** BRIEF **
Pictures are to be left out, and the rest of the records reproduced exactly.
Content starts
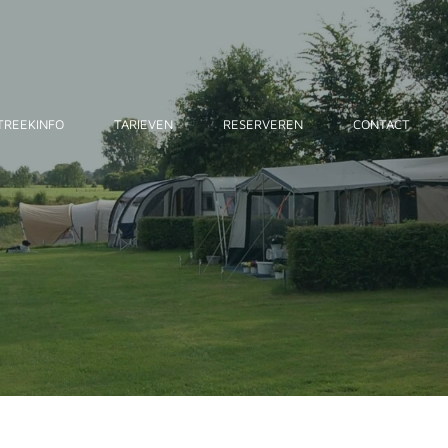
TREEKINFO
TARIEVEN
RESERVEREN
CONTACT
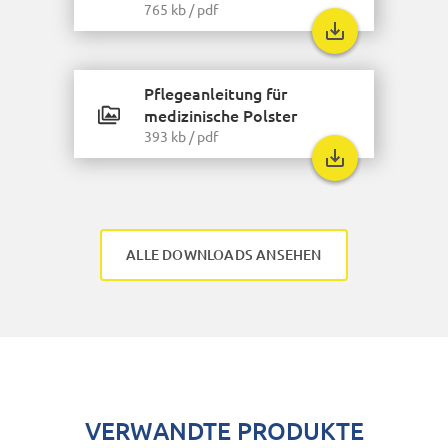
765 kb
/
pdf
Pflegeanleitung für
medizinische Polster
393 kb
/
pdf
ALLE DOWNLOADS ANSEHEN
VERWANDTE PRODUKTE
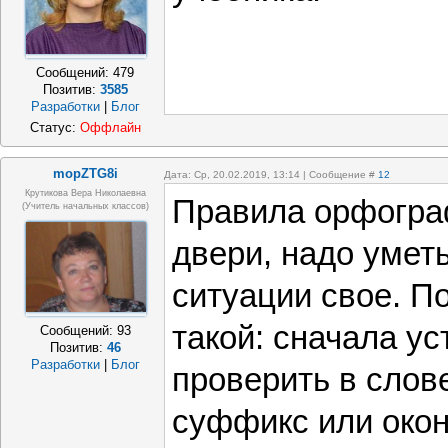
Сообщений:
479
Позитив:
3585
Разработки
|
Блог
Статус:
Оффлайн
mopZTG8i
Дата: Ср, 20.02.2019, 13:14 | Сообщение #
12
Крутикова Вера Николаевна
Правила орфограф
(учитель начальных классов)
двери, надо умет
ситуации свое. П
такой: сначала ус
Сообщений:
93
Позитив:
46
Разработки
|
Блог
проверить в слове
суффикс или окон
Content ends
** ANSWER BELOW **
TREEKINFO
TARIEVEN
RESERVEREN
CONTACT
765 kb
/
pdf
Pflegeanleitung für
medizinische Polster
393 kb
/
pdf
ALLE DOWNLOADS ANSEHEN
VERWANDTE PRODUKTE
Сообщений:
479
Позитив:
3585
Разработки
|
Блог
Статус:
Оффлайн
mopZTG8i
Дата: Ср, 20.02.2019, 13:14 | Сообщение #
12
Крутикова Вера Николаевна
Правила орфограф
(учитель начальных классов)
двери, надо умет
ситуации свое. П
такой: сначала ус
Сообщений:
93
Позитив:
46
Разработки
|
Блог
проверить в слове
суффикс или окон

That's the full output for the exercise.